Top of EXTRACT TO READ

# Wesley Vs. Toplady



## Blueridge Believer (Oct 31, 2007)

+++ JOHN WESLEY'S SHAMEFUL PERSECUTION OF AUGUSTUS TOPLADY - ANOTHER EXAMPLE OF ARMINIAN HATRED FOR THE TRUTH AND THOSE PREACHING THE TRUTH, WHICH IS COMMONLY NICKNAMED CALVINISM
From Still Waters Revival Books:

John Wesley, the great apostle of Arminianism in the following century, manifested the same malicious spirit of persecution against Augustus Toplady, an earnest defender in his day of the doctrines of free and sovereign grace, and author of 'Rock of Ages Cleft for Me.'

When Toplady was thought to be on his death-bed, Wesley industriously circulated a report that Toplady had recanted the principles which it had been the business of his life to advocate. Wesley supposed Toplady to be too near the grave to contradict this foul calumny and write in his own defence. "But to the confusion of his enemies" to quote from Volume I of Toplady's Works "strength was given him to do both." Nor did he ever appear more triumphant than when, almost with his dying breath, he made so honourable and so successful an effort to repel the attacks of calumny and maintain the cause of truth.

Bottom of EXTRACT TO READ

WORK TASK 1:
Copy everything in the Wesley and Toplady post from "When Toplady was" down to "cause of truth.", word for word.

Top of DATASET

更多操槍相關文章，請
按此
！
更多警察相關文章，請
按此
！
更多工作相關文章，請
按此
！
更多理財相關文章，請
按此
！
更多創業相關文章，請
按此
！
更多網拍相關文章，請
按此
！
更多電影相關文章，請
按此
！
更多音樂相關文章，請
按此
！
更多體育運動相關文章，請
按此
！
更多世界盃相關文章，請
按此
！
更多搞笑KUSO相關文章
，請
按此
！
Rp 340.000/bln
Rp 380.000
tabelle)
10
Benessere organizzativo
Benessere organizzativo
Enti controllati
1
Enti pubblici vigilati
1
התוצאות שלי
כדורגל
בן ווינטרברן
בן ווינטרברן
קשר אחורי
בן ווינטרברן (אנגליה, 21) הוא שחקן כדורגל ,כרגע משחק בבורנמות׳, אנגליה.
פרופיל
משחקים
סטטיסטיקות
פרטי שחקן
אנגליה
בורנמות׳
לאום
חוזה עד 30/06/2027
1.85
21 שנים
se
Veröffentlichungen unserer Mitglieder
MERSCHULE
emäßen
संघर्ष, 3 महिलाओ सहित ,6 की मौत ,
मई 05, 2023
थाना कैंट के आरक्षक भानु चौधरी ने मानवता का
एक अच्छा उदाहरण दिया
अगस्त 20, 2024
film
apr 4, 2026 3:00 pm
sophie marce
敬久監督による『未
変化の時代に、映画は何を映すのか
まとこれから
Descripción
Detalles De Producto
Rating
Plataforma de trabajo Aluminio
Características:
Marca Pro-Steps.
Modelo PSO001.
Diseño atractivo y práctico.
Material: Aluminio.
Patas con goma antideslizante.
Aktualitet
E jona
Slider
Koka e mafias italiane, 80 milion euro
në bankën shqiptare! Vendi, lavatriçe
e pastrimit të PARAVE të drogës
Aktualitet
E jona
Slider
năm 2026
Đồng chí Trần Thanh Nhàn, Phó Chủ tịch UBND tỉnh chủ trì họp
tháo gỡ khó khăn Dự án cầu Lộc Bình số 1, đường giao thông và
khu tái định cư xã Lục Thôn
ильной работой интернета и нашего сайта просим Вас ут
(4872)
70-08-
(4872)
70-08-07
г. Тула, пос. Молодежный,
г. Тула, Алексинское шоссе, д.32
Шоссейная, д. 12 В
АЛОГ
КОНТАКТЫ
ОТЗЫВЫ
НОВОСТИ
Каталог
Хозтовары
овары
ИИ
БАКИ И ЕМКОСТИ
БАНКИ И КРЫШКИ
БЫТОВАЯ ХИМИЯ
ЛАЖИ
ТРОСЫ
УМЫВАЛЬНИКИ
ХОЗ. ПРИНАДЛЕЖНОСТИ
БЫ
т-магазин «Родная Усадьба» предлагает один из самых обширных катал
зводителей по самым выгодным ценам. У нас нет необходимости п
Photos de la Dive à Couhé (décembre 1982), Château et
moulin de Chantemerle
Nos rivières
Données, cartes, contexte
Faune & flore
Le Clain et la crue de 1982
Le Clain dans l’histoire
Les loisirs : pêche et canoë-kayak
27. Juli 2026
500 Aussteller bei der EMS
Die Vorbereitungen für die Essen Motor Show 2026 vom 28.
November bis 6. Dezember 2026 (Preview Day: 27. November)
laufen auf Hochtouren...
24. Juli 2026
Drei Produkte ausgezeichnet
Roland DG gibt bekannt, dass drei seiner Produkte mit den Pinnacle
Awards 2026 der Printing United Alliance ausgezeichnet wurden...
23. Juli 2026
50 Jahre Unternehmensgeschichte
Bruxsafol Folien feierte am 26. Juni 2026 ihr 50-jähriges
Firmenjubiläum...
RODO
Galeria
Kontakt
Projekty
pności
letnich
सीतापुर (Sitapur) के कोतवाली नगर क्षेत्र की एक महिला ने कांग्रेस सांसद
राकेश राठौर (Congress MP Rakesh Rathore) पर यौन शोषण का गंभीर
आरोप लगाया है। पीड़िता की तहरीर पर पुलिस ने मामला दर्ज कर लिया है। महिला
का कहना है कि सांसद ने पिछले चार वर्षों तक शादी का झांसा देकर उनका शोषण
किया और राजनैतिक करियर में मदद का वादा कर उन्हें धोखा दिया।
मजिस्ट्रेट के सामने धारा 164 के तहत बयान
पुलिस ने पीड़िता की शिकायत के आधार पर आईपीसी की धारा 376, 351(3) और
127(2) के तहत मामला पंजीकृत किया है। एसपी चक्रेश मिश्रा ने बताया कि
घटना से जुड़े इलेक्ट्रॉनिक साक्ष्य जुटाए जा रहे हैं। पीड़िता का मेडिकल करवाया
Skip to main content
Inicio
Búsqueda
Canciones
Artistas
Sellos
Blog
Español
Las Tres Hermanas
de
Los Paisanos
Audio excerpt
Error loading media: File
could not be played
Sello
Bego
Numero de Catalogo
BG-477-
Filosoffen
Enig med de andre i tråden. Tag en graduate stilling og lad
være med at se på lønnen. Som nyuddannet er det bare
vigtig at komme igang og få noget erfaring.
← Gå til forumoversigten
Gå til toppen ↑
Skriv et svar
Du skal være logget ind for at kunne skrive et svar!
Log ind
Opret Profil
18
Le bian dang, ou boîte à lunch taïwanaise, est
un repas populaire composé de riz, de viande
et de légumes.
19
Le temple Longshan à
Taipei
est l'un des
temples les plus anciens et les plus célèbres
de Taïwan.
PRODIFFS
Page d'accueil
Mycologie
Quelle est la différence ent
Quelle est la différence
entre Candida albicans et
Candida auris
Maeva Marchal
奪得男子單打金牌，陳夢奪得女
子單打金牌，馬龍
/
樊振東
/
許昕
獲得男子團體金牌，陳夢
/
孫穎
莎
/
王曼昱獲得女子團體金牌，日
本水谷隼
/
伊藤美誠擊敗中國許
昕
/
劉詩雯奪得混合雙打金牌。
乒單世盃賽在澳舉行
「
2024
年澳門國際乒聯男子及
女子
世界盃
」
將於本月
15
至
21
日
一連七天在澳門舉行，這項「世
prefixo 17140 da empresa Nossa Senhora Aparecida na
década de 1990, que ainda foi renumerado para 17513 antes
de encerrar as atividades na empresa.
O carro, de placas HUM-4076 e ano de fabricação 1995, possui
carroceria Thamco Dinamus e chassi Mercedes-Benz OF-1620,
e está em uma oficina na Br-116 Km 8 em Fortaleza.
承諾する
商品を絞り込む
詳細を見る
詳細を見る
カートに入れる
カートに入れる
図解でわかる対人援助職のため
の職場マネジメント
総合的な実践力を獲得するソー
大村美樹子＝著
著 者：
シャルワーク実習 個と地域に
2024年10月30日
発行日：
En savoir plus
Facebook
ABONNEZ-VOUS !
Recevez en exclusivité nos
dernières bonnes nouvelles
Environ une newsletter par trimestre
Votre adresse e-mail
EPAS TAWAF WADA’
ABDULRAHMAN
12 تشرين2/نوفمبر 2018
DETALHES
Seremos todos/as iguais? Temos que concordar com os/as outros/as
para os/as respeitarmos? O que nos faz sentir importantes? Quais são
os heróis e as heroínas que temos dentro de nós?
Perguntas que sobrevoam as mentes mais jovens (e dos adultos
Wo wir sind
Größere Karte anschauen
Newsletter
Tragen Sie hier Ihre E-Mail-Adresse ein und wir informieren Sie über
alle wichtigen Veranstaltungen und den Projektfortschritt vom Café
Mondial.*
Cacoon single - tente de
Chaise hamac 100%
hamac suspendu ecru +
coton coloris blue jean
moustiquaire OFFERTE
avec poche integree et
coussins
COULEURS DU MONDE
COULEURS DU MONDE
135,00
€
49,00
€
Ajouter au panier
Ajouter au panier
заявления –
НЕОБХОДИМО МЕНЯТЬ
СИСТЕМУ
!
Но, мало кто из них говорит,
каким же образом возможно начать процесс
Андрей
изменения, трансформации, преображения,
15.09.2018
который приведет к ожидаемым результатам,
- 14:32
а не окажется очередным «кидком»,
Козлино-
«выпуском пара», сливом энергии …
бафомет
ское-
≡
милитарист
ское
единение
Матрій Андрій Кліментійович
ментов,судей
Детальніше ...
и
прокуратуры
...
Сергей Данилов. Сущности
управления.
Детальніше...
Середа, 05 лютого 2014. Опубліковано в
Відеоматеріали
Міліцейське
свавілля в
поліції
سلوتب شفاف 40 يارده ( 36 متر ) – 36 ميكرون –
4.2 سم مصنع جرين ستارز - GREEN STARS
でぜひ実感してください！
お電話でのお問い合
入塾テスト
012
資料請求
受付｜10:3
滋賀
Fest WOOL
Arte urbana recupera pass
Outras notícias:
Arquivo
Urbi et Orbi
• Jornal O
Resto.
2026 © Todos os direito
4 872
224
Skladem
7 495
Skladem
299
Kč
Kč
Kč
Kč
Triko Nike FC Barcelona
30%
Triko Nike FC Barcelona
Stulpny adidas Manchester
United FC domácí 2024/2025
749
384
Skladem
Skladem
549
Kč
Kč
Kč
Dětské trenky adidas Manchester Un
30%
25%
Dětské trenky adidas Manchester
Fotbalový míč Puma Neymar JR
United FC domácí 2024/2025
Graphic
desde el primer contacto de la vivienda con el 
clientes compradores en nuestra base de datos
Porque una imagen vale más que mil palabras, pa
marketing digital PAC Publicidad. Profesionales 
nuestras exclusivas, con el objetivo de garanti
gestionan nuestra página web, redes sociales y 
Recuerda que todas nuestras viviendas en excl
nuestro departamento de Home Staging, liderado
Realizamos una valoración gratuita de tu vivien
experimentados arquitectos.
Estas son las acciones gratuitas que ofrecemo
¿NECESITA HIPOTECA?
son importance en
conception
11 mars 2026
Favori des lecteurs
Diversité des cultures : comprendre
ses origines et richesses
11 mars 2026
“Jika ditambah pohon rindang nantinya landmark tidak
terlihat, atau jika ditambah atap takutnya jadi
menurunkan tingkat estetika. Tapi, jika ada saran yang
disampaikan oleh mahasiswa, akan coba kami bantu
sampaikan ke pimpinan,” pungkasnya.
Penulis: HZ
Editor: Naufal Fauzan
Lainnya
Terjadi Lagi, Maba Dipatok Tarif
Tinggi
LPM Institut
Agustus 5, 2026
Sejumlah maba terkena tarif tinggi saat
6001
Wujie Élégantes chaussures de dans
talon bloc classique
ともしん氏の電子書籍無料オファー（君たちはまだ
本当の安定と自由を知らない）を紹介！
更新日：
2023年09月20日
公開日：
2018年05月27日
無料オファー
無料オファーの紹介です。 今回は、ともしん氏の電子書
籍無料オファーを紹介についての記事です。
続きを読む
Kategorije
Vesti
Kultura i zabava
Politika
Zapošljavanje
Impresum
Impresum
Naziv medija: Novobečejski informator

Bottom of DATASET

WORK TASK 2:
Repeat the records word for word, everything from their first line down to the line containing "Photos de la", including that line.

TASK RESULT 1:
When Toplady was thought to be on his death-bed, Wesley industriously circulated a report that Toplady had recanted the principles which it had been the business of his life to advocate. Wesley supposed Toplady to be too near the grave to contradict this foul calumny and write in his own defence. "But to the confusion of his enemies" to quote from Volume I of Toplady's Works "strength was given him to do both." Nor did he ever appear more triumphant than when, almost with his dying breath, he made so honourable and so successful an effort to repel the attacks of calumny and maintain the cause of truth.

TASK RESULT 2:
更多操槍相關文章，請
按此
！
更多警察相關文章，請
按此
！
更多工作相關文章，請
按此
！
更多理財相關文章，請
按此
！
更多創業相關文章，請
按此
！
更多網拍相關文章，請
按此
！
更多電影相關文章，請
按此
！
更多音樂相關文章，請
按此
！
更多體育運動相關文章，請
按此
！
更多世界盃相關文章，請
按此
！
更多搞笑KUSO相關文章
，請
按此
！
Rp 340.000/bln
Rp 380.000
tabelle)
10
Benessere organizzativo
Benessere organizzativo
Enti controllati
1
Enti pubblici vigilati
1
התוצאות שלי
כדורגל
בן ווינטרברן
בן ווינטרברן
קשר אחורי
בן ווינטרברן (אנגליה, 21) הוא שחקן כדורגל ,כרגע משחק בבורנמות׳, אנגליה.
פרופיל
משחקים
סטטיסטיקות
פרטי שחקן
אנגליה
בורנמות׳
לאום
חוזה עד 30/06/2027
1.85
21 שנים
se
Veröffentlichungen unserer Mitglieder
MERSCHULE
emäßen
संघर्ष, 3 महिलाओ सहित ,6 की मौत ,
मई 05, 2023
थाना कैंट के आरक्षक भानु चौधरी ने मानवता का
एक अच्छा उदाहरण दिया
अगस्त 20, 2024
film
apr 4, 2026 3:00 pm
sophie marce
敬久監督による『未
変化の時代に、映画は何を映すのか
まとこれから
Descripción
Detalles De Producto
Rating
Plataforma de trabajo Aluminio
Características:
Marca Pro-Steps.
Modelo PSO001.
Diseño atractivo y práctico.
Material: Aluminio.
Patas con goma antideslizante.
Aktualitet
E jona
Slider
Koka e mafias italiane, 80 milion euro
në bankën shqiptare! Vendi, lavatriçe
e pastrimit të PARAVE të drogës
Aktualitet
E jona
Slider
năm 2026
Đồng chí Trần Thanh Nhàn, Phó Chủ tịch UBND tỉnh chủ trì họp
tháo gỡ khó khăn Dự án cầu Lộc Bình số 1, đường giao thông và
khu tái định cư xã Lục Thôn
ильной работой интернета и нашего сайта просим Вас ут
(4872)
70-08-
(4872)
70-08-07
г. Тула, пос. Молодежный,
г. Тула, Алексинское шоссе, д.32
Шоссейная, д. 12 В
АЛОГ
КОНТАКТЫ
ОТЗЫВЫ
НОВОСТИ
Каталог
Хозтовары
овары
ИИ
БАКИ И ЕМКОСТИ
БАНКИ И КРЫШКИ
БЫТОВАЯ ХИМИЯ
ЛАЖИ
ТРОСЫ
УМЫВАЛЬНИКИ
ХОЗ. ПРИНАДЛЕЖНОСТИ
БЫ
т-магазин «Родная Усадьба» предлагает один из самых обширных катал
зводителей по самым выгодным ценам. У нас нет необходимости п
Photos de la Dive à Couhé (décembre 1982), Château et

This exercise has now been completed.